There are legitimate fears of loss of identity — and the demand by various ethnic groups for increasingly more autonomy continues and has to be addressed. The need to protect the socio-cultural and religious practices of the various ethnic groups and to give them an effective say in running their own institutions has often been underlined. But there is no adequate devolution to the minority tribes in the autonomous areas and funds are not released directly to the autonomous councils.

The various ethnic fractures prevent cooperation in anti-militancy drives. The Union government has to deal with combating the 30-odd active militant groups both because of the states’ reluctance to get involved owing to the alleged lack of financial and human resources, and the Centre’s suspicion of the state governments’ ability to keep intelligence reports confidential. Even to resist illegal migration, HIV-AIDS and drug trafficking, there is little cooperation between the states. In other words, there is a lack of trust and faith all round.

This is the reason that so many aspects of governance in the region have been left to the supervision of the army, and the prolonged deployment of the military, which is unfamiliar with the local terrain, language, culture and social ethos, has led to serious recriminations and alienates the local people. After 50 years of existence in the Northeast, the armed forces act is viewed as tyrannical and it inspires hatred.
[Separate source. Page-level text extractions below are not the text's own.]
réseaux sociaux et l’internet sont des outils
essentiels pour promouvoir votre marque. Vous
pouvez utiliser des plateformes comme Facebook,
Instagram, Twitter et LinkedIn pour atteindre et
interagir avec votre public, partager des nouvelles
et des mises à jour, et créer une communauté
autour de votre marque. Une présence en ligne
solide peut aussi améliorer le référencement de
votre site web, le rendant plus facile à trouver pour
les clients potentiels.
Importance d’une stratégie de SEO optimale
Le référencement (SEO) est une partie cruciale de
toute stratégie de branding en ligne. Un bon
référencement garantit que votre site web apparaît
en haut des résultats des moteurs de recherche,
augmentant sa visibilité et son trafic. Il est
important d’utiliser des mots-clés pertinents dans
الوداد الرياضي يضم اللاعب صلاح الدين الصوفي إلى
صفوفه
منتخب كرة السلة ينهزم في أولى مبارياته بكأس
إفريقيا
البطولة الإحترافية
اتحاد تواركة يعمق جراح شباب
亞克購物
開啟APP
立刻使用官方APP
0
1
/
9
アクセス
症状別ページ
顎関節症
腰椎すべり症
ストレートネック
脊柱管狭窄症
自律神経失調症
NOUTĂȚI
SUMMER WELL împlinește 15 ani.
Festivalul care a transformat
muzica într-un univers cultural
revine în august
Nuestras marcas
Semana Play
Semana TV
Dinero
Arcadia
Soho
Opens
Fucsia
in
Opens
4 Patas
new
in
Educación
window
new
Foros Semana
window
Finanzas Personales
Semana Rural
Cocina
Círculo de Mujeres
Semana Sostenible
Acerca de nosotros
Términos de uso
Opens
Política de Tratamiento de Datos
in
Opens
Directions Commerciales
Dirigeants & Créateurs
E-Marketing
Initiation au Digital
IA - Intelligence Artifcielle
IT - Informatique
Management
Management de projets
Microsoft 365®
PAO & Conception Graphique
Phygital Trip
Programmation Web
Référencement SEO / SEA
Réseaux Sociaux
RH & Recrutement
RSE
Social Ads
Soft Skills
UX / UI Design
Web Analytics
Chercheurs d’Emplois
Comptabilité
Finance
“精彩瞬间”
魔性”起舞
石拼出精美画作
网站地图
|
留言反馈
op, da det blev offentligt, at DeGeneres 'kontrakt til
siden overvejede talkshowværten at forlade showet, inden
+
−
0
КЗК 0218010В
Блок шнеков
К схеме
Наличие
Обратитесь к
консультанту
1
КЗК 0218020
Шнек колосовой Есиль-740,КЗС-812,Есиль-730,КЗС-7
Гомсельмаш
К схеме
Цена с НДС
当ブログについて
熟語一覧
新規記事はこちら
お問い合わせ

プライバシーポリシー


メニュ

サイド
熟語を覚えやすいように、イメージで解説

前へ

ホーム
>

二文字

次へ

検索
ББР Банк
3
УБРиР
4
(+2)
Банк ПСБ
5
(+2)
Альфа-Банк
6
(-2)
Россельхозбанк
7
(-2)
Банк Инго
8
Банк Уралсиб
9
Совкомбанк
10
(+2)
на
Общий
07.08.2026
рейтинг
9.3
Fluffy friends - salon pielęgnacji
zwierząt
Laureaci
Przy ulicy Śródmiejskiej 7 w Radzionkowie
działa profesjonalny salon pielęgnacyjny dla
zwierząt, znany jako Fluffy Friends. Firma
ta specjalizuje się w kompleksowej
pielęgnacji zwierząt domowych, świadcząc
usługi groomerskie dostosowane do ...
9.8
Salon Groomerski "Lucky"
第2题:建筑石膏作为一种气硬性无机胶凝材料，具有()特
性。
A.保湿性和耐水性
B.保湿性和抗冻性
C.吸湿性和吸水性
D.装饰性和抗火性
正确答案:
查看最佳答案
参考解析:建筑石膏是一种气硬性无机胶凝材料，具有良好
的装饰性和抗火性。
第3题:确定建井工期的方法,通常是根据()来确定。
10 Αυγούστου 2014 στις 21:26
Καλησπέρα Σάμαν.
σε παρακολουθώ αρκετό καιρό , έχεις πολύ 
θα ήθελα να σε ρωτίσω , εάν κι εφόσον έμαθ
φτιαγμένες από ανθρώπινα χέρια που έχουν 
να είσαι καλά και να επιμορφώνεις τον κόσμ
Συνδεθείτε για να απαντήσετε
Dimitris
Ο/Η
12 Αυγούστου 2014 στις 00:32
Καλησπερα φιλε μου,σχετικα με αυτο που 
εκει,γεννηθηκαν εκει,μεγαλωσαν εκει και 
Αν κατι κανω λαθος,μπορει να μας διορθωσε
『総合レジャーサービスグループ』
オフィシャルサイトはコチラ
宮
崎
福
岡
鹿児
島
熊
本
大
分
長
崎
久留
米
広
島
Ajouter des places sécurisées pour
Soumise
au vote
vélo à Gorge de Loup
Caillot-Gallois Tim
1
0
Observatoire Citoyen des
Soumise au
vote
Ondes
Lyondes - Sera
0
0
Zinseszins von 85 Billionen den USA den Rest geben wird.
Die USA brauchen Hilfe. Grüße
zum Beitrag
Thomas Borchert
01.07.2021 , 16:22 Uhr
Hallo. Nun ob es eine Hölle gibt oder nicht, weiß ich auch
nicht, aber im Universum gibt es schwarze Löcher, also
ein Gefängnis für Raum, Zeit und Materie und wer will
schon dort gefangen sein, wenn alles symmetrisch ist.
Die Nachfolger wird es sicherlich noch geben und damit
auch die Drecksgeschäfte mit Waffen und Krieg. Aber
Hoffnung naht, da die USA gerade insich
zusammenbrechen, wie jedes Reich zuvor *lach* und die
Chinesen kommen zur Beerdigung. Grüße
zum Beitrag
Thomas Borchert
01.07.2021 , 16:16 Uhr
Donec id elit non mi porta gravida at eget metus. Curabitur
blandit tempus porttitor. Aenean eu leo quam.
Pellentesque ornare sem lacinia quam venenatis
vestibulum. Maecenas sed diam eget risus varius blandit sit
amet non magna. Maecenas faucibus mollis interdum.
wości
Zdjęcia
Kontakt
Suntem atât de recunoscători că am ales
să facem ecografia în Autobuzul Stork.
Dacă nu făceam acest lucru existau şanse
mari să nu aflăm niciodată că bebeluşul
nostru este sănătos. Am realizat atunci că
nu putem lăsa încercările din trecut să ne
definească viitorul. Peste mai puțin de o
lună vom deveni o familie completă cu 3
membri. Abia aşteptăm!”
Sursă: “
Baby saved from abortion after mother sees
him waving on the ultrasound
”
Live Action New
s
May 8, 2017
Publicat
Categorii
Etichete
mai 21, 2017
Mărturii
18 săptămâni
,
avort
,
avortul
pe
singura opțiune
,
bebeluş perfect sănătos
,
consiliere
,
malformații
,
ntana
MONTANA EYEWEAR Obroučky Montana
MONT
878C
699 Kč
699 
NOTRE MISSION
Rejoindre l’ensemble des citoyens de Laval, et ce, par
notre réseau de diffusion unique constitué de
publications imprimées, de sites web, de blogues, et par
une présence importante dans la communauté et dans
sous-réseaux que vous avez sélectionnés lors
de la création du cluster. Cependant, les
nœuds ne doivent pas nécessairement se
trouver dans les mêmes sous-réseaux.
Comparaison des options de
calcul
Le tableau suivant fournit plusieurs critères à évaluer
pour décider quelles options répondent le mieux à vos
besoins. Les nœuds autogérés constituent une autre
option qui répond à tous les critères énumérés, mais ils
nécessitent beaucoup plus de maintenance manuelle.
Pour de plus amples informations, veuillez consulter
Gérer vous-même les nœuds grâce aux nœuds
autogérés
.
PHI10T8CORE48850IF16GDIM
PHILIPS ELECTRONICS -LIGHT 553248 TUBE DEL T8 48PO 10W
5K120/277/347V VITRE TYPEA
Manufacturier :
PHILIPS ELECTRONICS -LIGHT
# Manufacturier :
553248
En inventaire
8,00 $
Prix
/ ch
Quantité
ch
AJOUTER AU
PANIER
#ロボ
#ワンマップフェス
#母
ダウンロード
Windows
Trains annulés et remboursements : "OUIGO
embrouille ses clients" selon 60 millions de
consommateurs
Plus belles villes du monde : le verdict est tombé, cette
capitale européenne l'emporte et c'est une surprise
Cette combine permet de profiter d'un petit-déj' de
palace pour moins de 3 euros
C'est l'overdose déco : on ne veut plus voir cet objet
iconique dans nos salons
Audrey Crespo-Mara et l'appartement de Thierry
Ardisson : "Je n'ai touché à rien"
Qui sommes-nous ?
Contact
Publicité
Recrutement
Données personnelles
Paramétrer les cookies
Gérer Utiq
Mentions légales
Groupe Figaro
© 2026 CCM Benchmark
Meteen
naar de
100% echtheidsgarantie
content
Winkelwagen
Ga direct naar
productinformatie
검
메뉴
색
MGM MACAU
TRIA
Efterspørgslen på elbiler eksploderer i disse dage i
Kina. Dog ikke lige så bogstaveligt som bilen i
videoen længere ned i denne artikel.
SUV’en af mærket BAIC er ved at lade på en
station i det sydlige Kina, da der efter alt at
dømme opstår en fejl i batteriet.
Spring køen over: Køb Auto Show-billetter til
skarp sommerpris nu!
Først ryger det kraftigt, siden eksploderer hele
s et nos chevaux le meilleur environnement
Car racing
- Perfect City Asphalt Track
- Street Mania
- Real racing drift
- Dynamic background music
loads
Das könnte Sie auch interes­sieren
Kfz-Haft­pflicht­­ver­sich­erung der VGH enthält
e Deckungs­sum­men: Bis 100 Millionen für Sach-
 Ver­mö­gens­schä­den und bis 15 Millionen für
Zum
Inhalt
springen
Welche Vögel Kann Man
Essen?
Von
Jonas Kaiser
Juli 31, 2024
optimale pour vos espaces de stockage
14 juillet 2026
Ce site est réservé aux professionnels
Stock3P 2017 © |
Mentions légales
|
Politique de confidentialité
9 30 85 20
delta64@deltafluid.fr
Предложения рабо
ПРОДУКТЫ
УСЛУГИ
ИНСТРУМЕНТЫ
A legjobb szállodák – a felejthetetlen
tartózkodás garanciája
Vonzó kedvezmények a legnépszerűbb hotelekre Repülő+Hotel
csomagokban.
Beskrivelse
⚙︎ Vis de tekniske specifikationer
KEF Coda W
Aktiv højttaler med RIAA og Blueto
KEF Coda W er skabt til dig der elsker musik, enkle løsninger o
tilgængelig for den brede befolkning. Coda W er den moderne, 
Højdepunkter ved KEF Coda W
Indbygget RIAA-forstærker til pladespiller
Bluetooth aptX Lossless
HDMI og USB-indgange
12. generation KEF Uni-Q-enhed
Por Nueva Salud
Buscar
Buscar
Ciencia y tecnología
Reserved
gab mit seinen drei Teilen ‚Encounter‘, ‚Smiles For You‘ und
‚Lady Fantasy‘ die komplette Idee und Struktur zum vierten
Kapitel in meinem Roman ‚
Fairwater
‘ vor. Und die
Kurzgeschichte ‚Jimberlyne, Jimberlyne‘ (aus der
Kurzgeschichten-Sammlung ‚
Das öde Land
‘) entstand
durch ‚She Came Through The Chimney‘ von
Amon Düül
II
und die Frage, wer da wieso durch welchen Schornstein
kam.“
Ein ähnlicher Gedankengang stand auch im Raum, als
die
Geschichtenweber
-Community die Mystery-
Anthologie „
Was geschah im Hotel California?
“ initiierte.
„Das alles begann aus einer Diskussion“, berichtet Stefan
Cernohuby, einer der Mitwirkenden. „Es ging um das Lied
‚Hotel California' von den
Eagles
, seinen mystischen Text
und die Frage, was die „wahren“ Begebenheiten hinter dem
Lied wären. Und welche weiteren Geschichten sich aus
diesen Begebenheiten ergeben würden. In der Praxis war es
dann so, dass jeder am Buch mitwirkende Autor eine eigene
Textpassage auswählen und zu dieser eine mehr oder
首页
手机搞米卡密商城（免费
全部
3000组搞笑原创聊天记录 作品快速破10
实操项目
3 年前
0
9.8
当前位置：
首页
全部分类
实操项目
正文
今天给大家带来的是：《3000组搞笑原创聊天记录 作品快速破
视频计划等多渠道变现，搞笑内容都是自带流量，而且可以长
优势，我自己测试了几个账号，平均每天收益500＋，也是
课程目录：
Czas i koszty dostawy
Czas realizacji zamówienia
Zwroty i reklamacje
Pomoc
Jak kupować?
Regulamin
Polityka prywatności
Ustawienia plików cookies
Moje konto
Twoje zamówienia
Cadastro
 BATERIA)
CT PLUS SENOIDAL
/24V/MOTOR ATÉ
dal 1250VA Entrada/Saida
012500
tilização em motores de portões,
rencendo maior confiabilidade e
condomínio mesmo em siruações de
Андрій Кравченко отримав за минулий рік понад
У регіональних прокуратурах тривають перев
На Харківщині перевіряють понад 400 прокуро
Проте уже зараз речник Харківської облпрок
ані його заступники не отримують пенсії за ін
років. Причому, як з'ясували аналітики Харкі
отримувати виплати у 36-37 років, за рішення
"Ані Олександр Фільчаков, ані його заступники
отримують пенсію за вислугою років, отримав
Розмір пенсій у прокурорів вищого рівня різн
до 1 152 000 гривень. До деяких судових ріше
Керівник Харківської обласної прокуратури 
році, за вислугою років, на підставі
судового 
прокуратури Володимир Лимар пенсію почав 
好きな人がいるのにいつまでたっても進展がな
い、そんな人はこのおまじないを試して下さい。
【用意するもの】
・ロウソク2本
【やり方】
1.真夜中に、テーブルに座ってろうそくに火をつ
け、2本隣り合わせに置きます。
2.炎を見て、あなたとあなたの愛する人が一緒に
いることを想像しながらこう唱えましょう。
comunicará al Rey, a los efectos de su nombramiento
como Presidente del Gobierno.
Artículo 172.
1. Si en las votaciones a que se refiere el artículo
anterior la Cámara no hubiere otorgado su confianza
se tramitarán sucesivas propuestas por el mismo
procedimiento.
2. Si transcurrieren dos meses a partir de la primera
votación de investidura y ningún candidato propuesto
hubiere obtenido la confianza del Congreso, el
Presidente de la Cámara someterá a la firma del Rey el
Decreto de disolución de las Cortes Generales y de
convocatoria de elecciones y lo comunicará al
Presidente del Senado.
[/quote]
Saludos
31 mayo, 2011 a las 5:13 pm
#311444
The Union government might want to look East but most of its bureaucrats in the region look West. Admittedly, life is difficult, and education facilities are limited. There are restrictions on the acquisition of property by ‘outsiders’. The result is that there is no long-term commitment on the part of the civil service. An administrative and police service for the region composed exclusively of officers from the Northeast is long overdue.